Saved data entries:
--------------------
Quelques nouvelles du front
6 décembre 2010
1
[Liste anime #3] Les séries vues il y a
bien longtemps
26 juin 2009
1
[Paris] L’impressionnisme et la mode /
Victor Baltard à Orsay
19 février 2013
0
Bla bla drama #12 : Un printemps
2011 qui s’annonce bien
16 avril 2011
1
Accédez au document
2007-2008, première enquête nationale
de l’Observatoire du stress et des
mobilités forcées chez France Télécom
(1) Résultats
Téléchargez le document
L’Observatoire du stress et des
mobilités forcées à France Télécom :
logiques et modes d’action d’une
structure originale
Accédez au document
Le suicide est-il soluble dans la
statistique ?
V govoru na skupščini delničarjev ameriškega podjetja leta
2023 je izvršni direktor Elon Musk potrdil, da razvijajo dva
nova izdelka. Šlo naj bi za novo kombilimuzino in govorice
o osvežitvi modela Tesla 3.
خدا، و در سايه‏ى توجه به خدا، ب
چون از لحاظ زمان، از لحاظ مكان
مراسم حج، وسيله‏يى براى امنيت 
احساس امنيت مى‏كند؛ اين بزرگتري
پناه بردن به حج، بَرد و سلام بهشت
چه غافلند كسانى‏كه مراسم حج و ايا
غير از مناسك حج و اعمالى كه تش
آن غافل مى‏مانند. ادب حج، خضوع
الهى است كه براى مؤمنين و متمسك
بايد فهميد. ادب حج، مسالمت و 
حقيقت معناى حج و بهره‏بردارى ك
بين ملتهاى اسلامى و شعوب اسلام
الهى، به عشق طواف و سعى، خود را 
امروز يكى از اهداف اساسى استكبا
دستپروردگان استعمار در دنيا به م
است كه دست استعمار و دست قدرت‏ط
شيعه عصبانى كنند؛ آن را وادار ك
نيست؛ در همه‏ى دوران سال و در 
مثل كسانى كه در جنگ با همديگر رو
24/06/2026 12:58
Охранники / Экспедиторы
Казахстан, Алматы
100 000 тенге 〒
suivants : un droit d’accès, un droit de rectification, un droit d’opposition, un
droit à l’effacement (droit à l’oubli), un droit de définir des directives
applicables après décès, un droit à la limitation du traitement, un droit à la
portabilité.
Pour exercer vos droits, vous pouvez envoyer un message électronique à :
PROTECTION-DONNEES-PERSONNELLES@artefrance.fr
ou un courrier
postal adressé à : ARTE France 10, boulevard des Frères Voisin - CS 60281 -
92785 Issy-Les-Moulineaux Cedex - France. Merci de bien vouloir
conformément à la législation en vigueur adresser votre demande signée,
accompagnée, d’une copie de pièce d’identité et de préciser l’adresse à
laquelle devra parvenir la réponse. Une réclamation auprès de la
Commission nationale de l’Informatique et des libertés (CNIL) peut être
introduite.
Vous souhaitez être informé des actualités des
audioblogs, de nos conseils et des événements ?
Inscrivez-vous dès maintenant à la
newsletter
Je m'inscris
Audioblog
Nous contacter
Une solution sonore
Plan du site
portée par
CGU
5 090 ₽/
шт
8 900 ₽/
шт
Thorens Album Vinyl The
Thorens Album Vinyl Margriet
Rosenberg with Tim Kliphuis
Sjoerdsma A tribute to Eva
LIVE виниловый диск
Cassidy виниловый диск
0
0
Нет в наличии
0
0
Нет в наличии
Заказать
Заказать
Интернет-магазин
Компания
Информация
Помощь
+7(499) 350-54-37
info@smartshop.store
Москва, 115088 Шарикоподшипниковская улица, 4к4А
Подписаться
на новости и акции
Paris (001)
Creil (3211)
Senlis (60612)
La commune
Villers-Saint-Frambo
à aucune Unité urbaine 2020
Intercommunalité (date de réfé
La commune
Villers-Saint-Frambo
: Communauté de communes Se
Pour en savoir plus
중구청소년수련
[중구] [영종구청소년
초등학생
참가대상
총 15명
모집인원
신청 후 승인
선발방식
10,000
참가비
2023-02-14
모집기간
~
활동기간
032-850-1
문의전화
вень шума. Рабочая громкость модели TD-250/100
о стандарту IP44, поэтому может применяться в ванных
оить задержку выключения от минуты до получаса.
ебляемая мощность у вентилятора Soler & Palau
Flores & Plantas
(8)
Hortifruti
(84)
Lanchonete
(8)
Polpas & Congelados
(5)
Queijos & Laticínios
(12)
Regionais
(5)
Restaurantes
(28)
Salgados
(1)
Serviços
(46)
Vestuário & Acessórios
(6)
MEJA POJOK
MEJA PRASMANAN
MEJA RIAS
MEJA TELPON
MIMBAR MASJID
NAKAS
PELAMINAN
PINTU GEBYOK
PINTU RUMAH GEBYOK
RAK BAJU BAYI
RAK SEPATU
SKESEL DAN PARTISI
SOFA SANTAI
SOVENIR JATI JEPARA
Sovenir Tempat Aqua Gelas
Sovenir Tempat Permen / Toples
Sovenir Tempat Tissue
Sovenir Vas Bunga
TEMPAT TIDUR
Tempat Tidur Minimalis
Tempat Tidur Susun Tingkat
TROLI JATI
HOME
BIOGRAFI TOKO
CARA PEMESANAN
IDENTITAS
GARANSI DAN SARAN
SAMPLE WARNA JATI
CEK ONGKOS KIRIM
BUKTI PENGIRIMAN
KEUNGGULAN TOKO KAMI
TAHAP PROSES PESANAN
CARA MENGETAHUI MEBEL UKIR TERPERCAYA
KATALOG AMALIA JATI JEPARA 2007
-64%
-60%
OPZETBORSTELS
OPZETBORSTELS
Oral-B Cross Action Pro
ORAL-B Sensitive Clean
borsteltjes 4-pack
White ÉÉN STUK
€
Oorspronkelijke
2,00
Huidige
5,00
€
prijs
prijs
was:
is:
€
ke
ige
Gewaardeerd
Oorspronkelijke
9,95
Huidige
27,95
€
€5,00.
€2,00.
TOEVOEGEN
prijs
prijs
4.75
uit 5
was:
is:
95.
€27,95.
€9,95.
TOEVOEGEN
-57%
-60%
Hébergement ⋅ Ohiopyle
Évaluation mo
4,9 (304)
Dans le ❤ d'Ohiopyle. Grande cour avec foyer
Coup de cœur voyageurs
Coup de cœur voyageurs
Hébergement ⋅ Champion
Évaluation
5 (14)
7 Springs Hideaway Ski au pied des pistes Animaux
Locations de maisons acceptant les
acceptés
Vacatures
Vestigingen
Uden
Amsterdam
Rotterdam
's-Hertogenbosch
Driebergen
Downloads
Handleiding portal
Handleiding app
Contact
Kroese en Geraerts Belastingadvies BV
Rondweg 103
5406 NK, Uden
--------------------
Work instruction »
Rewrite every line of the saved data entries above, swapping "Accédez au document" for "Ouvrir le document" and keeping everything else the same.

Solution for this task »
Quelques nouvelles du front
6 décembre 2010
1
[Liste anime #3] Les séries vues il y a
bien longtemps
26 juin 2009
1
[Paris] L’impressionnisme et la mode /
Victor Baltard à Orsay
19 février 2013
0
Bla bla drama #12 : Un printemps
2011 qui s’annonce bien
16 avril 2011
1
Ouvrir le document
2007-2008, première enquête nationale
de l’Observatoire du stress et des
mobilités forcées chez France Télécom
(1) Résultats
Téléchargez le document
L’Observatoire du stress et des
mobilités forcées à France Télécom :
logiques et modes d’action d’une
structure originale
Ouvrir le document
Le suicide est-il soluble dans la
statistique ?
V govoru na skupščini delničarjev ameriškega podjetja leta
2023 je izvršni direktor Elon Musk potrdil, da razvijajo dva
nova izdelka. Šlo naj bi za novo kombilimuzino in govorice
o osvežitvi modela Tesla 3.
خدا، و در سايه‏ى توجه به خدا، ب
چون از لحاظ زمان، از لحاظ مكان
مراسم حج، وسيله‏يى براى امنيت 
احساس امنيت مى‏كند؛ اين بزرگتري
پناه بردن به حج، بَرد و سلام بهشت
چه غافلند كسانى‏كه مراسم حج و ايا
غير از مناسك حج و اعمالى كه تش
آن غافل مى‏مانند. ادب حج، خضوع
الهى است كه براى مؤمنين و متمسك
بايد فهميد. ادب حج، مسالمت و 
حقيقت معناى حج و بهره‏بردارى ك
بين ملتهاى اسلامى و شعوب اسلام
الهى، به عشق طواف و سعى، خود را 
امروز يكى از اهداف اساسى استكبا
دستپروردگان استعمار در دنيا به م
است كه دست استعمار و دست قدرت‏ط
شيعه عصبانى كنند؛ آن را وادار ك
نيست؛ در همه‏ى دوران سال و در 
مثل كسانى كه در جنگ با همديگر رو
24/06/2026 12:58
Охранники / Экспедиторы
Казахстан, Алматы
100 000 тенге 〒
suivants : un droit d’accès, un droit de rectification, un droit d’opposition, un
droit à l’effacement (droit à l’oubli), un droit de définir des directives
applicables après décès, un droit à la limitation du traitement, un droit à la
portabilité.
Pour exercer vos droits, vous pouvez envoyer un message électronique à :
PROTECTION-DONNEES-PERSONNELLES@artefrance.fr
ou un courrier
postal adressé à : ARTE France 10, boulevard des Frères Voisin - CS 60281 -
92785 Issy-Les-Moulineaux Cedex - France. Merci de bien vouloir
conformément à la législation en vigueur adresser votre demande signée,
accompagnée, d’une copie de pièce d’identité et de préciser l’adresse à
laquelle devra parvenir la réponse. Une réclamation auprès de la
Commission nationale de l’Informatique et des libertés (CNIL) peut être
introduite.
Vous souhaitez être informé des actualités des
audioblogs, de nos conseils et des événements ?
Inscrivez-vous dès maintenant à la
newsletter
Je m'inscris
Audioblog
Nous contacter
Une solution sonore
Plan du site
portée par
CGU
5 090 ₽/
шт
8 900 ₽/
шт
Thorens Album Vinyl The
Thorens Album Vinyl Margriet
Rosenberg with Tim Kliphuis
Sjoerdsma A tribute to Eva
LIVE виниловый диск
Cassidy виниловый диск
0
0
Нет в наличии
0
0
Нет в наличии
Заказать
Заказать
Интернет-магазин
Компания
Информация
Помощь
+7(499) 350-54-37
info@smartshop.store
Москва, 115088 Шарикоподшипниковская улица, 4к4А
Подписаться
на новости и акции
Paris (001)
Creil (3211)
Senlis (60612)
La commune
Villers-Saint-Frambo
à aucune Unité urbaine 2020
Intercommunalité (date de réfé
La commune
Villers-Saint-Frambo
: Communauté de communes Se
Pour en savoir plus
중구청소년수련
[중구] [영종구청소년
초등학생
참가대상
총 15명
모집인원
신청 후 승인
선발방식
10,000
참가비
2023-02-14
모집기간
~
활동기간
032-850-1
문의전화
вень шума. Рабочая громкость модели TD-250/100
о стандарту IP44, поэтому может применяться в ванных
оить задержку выключения от минуты до получаса.
ебляемая мощность у вентилятора Soler & Palau
Flores & Plantas
(8)
Hortifruti
(84)
Lanchonete
(8)
Polpas & Congelados
(5)
Queijos & Laticínios
(12)
Regionais
(5)
Restaurantes
(28)
Salgados
(1)
Serviços
(46)
Vestuário & Acessórios
(6)
MEJA POJOK
MEJA PRASMANAN
MEJA RIAS
MEJA TELPON
MIMBAR MASJID
NAKAS
PELAMINAN
PINTU GEBYOK
PINTU RUMAH GEBYOK
RAK BAJU BAYI
RAK SEPATU
SKESEL DAN PARTISI
SOFA SANTAI
SOVENIR JATI JEPARA
Sovenir Tempat Aqua Gelas
Sovenir Tempat Permen / Toples
Sovenir Tempat Tissue
Sovenir Vas Bunga
TEMPAT TIDUR
Tempat Tidur Minimalis
Tempat Tidur Susun Tingkat
TROLI JATI
HOME
BIOGRAFI TOKO
CARA PEMESANAN
IDENTITAS
GARANSI DAN SARAN
SAMPLE WARNA JATI
CEK ONGKOS KIRIM
BUKTI PENGIRIMAN
KEUNGGULAN TOKO KAMI
TAHAP PROSES PESANAN
CARA MENGETAHUI MEBEL UKIR TERPERCAYA
KATALOG AMALIA JATI JEPARA 2007
-64%
-60%
OPZETBORSTELS
OPZETBORSTELS
Oral-B Cross Action Pro
ORAL-B Sensitive Clean
borsteltjes 4-pack
White ÉÉN STUK
€
Oorspronkelijke
2,00
Huidige
5,00
€
prijs
prijs
was:
is:
€
ke
ige
Gewaardeerd
Oorspronkelijke
9,95
Huidige
27,95
€
€5,00.
€2,00.
TOEVOEGEN
prijs
prijs
4.75
uit 5
was:
is:
95.
€27,95.
€9,95.
TOEVOEGEN
-57%
-60%
Hébergement ⋅ Ohiopyle
Évaluation mo
4,9 (304)
Dans le ❤ d'Ohiopyle. Grande cour avec foyer
Coup de cœur voyageurs
Coup de cœur voyageurs
Hébergement ⋅ Champion
Évaluation
5 (14)
7 Springs Hideaway Ski au pied des pistes Animaux
Locations de maisons acceptant les
acceptés
Vacatures
Vestigingen
Uden
Amsterdam
Rotterdam
's-Hertogenbosch
Driebergen
Downloads
Handleiding portal
Handleiding app
Contact
Kroese en Geraerts Belastingadvies BV
Rondweg 103
5406 NK, Uden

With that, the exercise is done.